5. The method for power line routing based on the power grid GIS map according to claim 4, wherein the calculating the distance score of each routing path according to the length of each routing path specifically comprises:

Calculating a distance score of a wiring path according to a first formula, wherein the first formula is distance score= (Li/Lmax) ×100, wherein Li is the length of the wiring path, and Lmax is the maximum value of the lengths of the wiring paths.

6. The method for power line edge distribution based on the power grid GIS map according to claim 4, wherein the calculating the bending score of each wiring path according to the bending times in each wiring path specifically includes:

Respectively counting the bending times of each wiring path, wherein the bending angle of each wiring path is larger than a preset angle;

and calculating a bending score of the wiring path according to a second formula, wherein the second formula is bending score= (Wi/Wmax) ×100, wherein Wi is the bending number of the wiring path, and Wmax is the maximum value of the bending numbers of the wiring paths.

7. The method for power line edge distribution based on the power grid GIS map according to claim 4, wherein the calculating the embedded score of each wiring path according to the embedded difficulty corresponding to the geographic element through which each wiring path passes specifically comprises:

and carrying out weighted summation on the embedded difficulty scores corresponding to the geographic elements passed by the wiring paths to obtain the embedded scores of the wiring paths, wherein the weight of the embedded difficulty scores corresponding to the geographic elements is the proportion of the path length passing by the geographic elements in the wiring paths to the total path length of the wiring paths.

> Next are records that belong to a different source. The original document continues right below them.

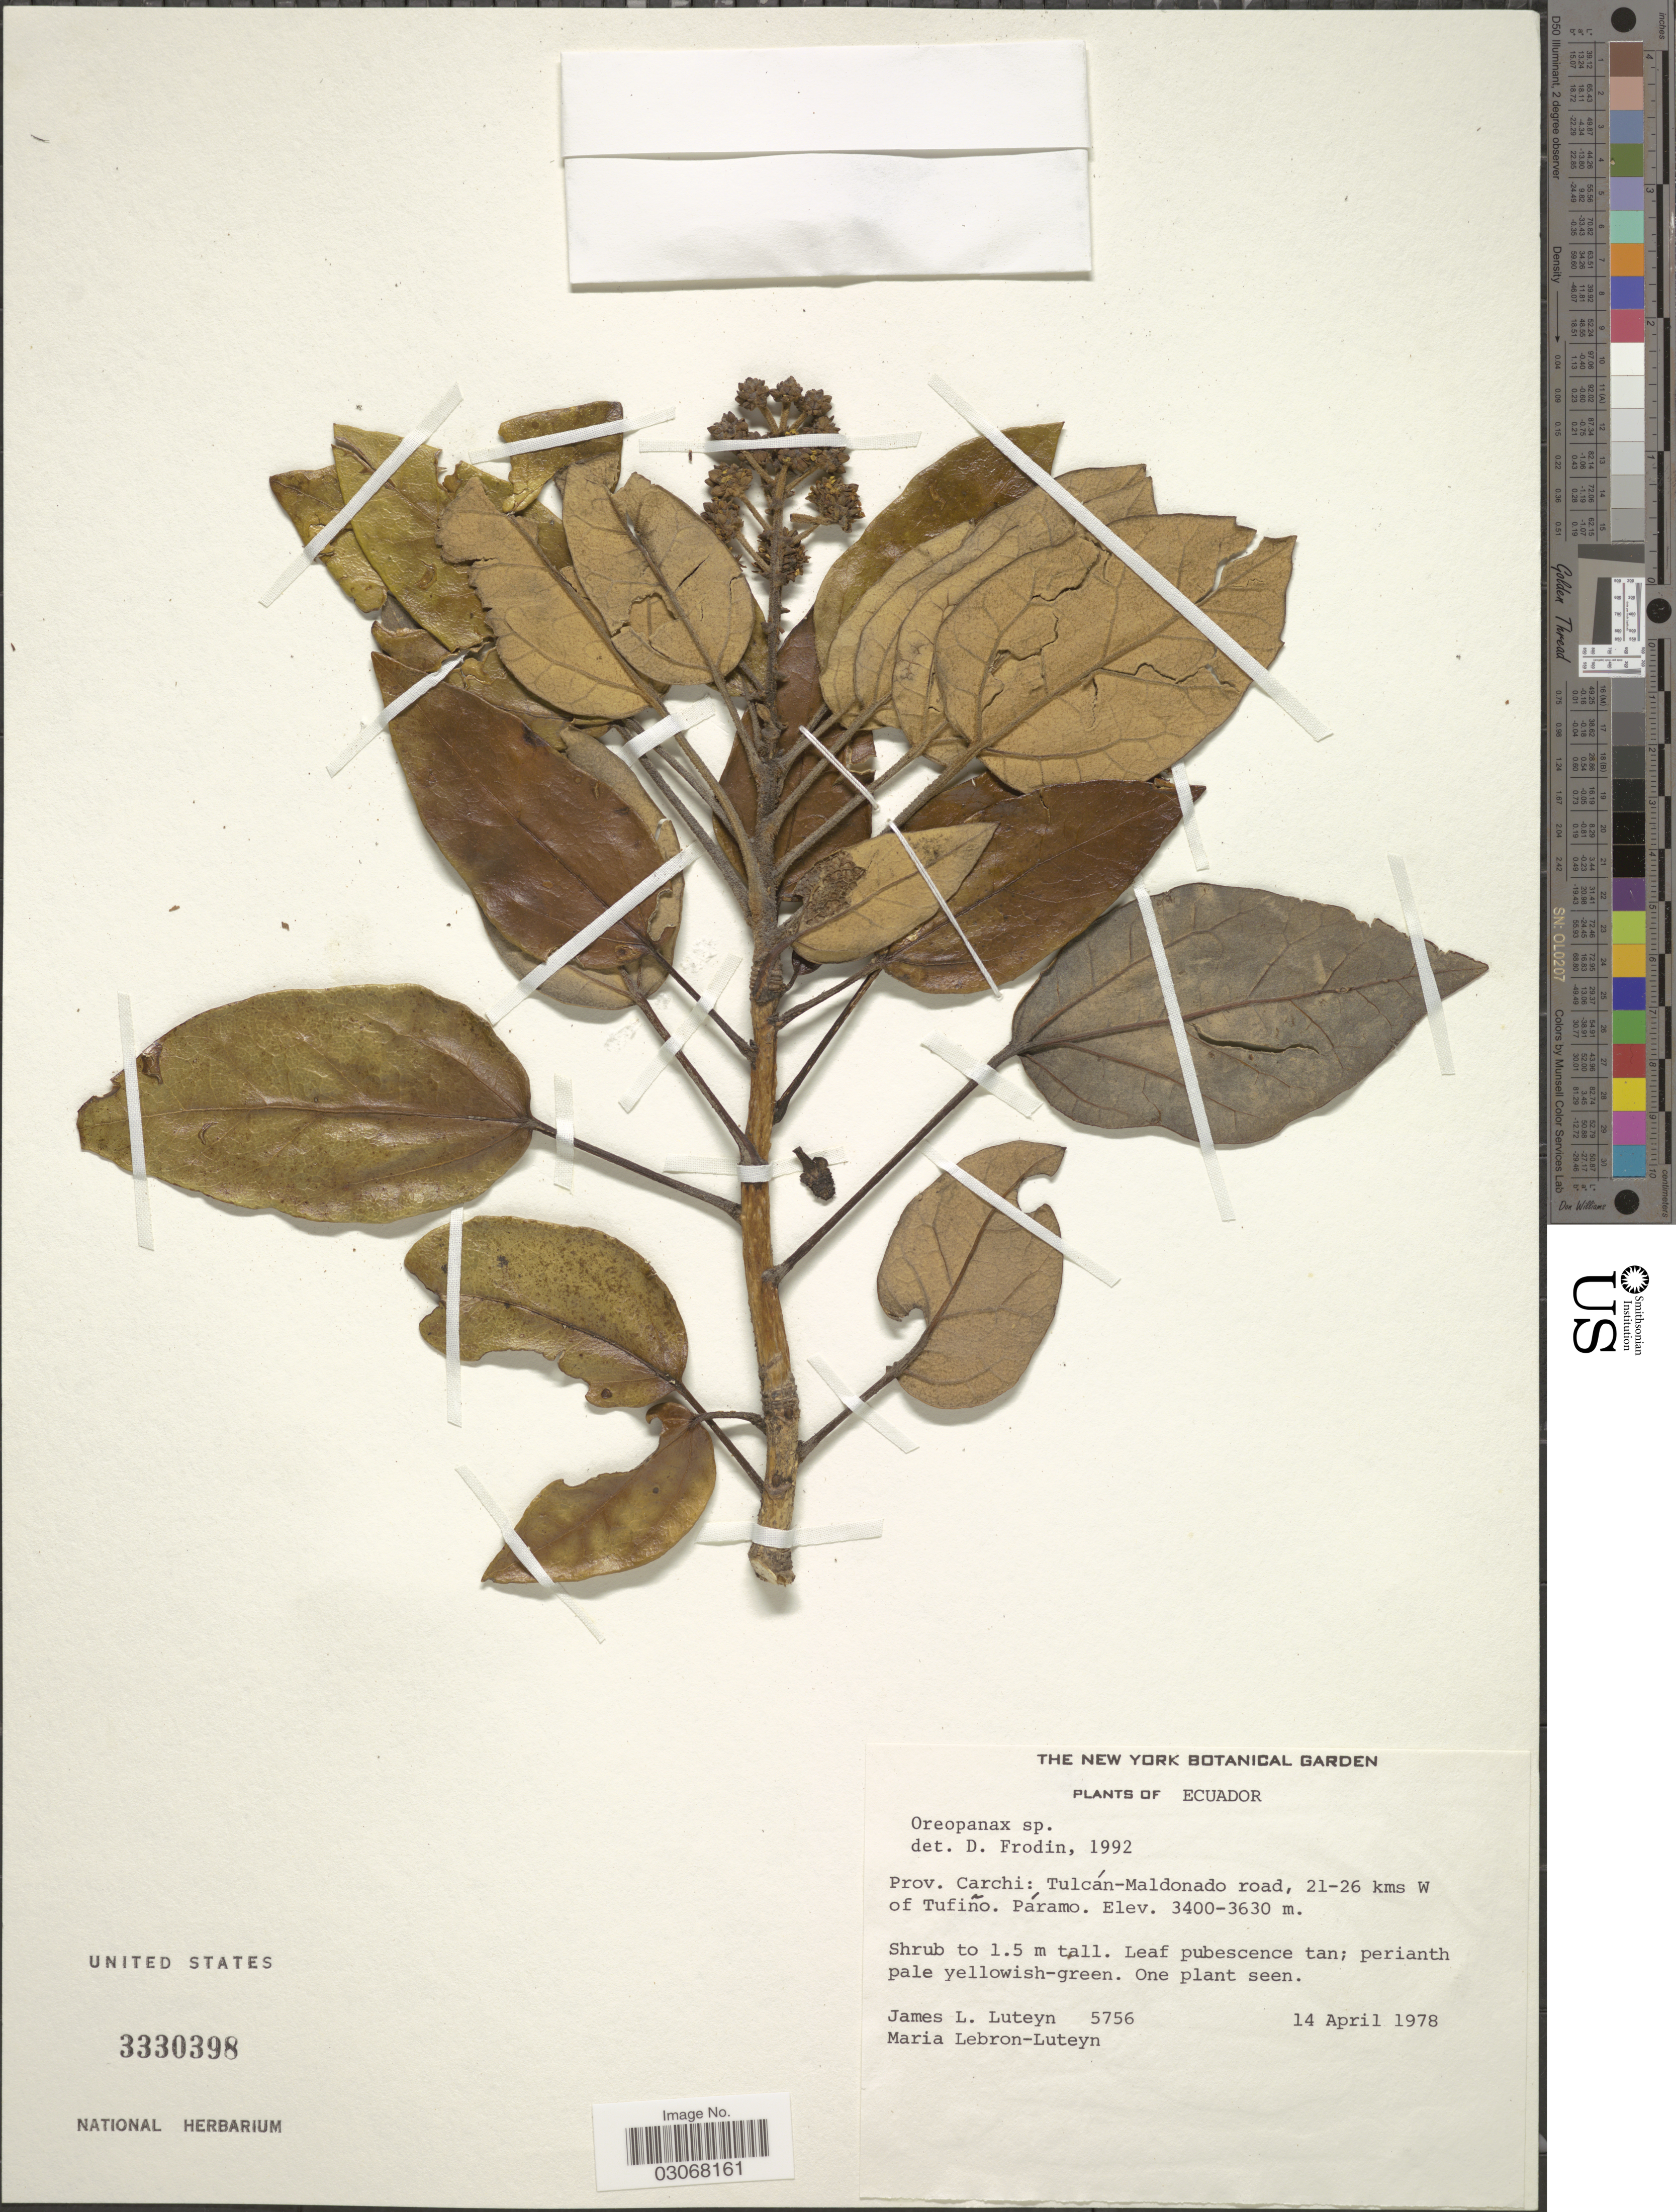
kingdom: Plantae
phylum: Tracheophyta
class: Magnoliopsida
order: Apiales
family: Araliaceae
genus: Oreopanax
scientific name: Oreopanax sp.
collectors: J. L. Luteyn & M. L. Lebrón-Luteyn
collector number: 5756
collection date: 1978-04-14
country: Ecuador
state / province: Carchi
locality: Prov. Carchi: Tulcán-Maldonado road, 21-26 kms W of Tufiño. Páramo.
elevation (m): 3400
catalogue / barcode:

8. The method for power line edge distribution based on a power grid GIS map according to claim 1, wherein if a preset adsorbable geographic element exists in a preset range of the optimal wiring path, adjusting the optimal wiring path according to the adsorbable geographic element closest to the optimal wiring path, and obtaining a line edge distribution result, further comprising:

performing fine adjustment on the line edge fabric result, wherein the fine adjustment comprises at least one of a first fine adjustment operation, a second fine adjustment operation and a third fine adjustment operation;

the first fine adjustment operation is to adjust the position of a path point in the line follow-up result;

The second fine adjustment operation is to delete a path point in the line edge distribution result and a connecting line connected with the path point, connect two path points adjacent to the path point and generate a connecting line between the two adjacent path points;

and the third fine adjustment operation is to add a cable segment on a path point in the line follow-up result according to the preset direction of the newly added cable segment.

9. A computer readable storage medium, on which a computer program is stored, characterized in that the program, when being executed by a processor, implements the method according to any of claims 1-8.